BEGIN Task input

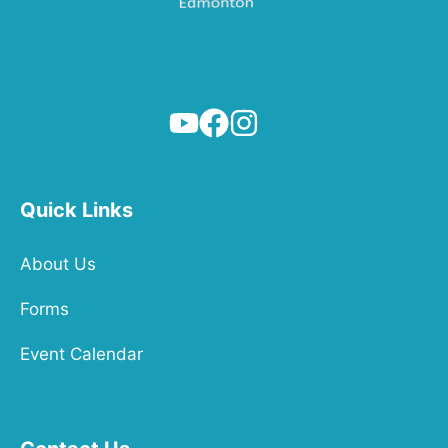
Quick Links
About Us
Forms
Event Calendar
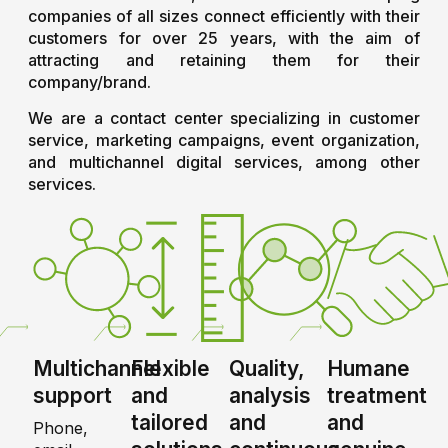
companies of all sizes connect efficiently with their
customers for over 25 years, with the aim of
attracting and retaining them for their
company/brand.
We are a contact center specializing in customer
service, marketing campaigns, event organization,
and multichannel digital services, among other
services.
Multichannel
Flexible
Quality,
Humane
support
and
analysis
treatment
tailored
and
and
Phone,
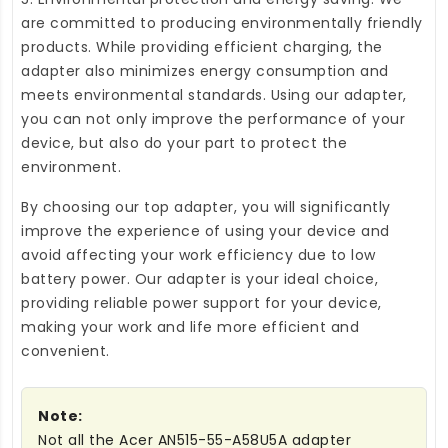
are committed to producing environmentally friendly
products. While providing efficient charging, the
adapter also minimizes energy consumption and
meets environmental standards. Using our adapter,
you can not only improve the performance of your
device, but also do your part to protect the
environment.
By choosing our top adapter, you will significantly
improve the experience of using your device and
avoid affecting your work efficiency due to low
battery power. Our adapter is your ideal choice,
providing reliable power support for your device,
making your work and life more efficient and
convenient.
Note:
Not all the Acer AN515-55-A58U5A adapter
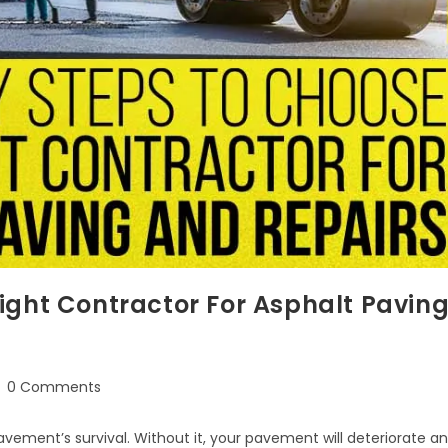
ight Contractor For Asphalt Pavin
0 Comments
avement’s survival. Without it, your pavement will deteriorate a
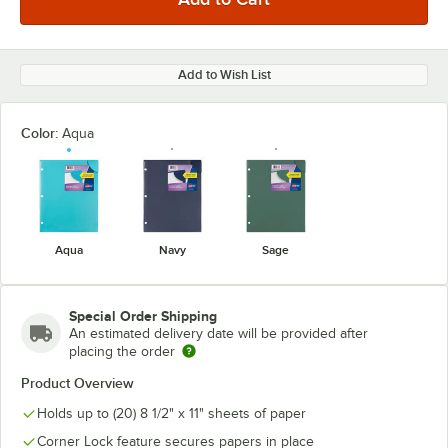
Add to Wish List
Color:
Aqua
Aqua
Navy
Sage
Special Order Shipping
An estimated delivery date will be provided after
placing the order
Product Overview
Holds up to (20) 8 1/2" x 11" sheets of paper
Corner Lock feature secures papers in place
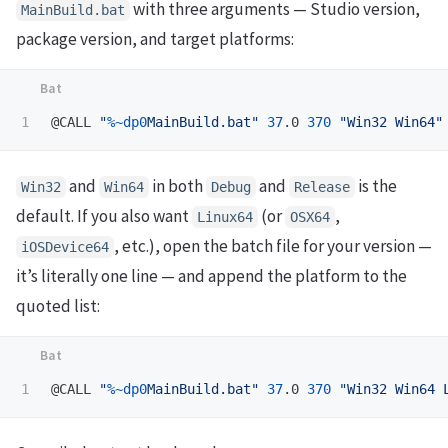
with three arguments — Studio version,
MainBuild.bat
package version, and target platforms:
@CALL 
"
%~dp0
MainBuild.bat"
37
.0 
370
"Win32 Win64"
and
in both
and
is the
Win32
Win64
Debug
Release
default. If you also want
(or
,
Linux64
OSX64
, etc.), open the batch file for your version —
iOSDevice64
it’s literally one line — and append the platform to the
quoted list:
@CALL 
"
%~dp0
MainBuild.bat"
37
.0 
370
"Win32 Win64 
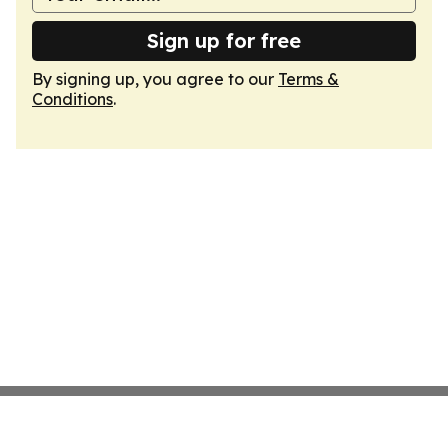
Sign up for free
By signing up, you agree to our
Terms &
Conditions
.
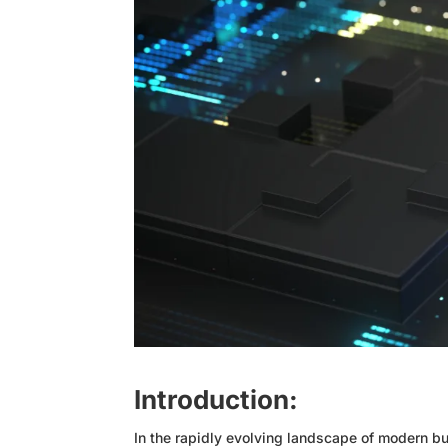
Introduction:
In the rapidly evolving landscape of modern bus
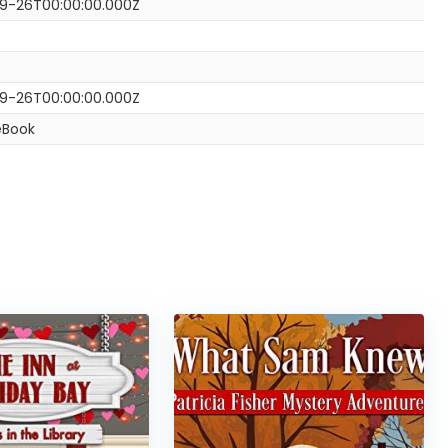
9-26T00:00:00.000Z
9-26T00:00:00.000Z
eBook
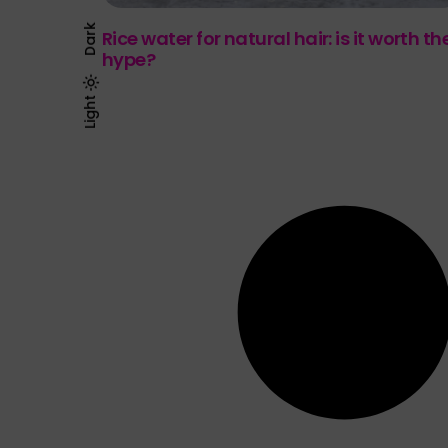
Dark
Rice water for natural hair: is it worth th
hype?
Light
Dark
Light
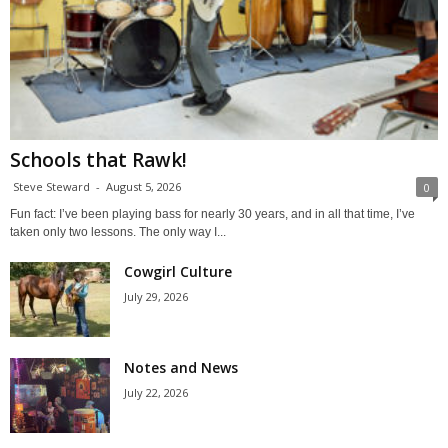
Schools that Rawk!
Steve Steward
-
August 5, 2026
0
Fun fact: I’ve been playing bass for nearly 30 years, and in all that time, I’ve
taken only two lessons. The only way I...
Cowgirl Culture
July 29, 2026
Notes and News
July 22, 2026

END Task input

The answer must consist of every line from the data that contains the word "power".

» **Response below**
battery power. Our adapter is your ideal choice,
providing reliable power support for your device,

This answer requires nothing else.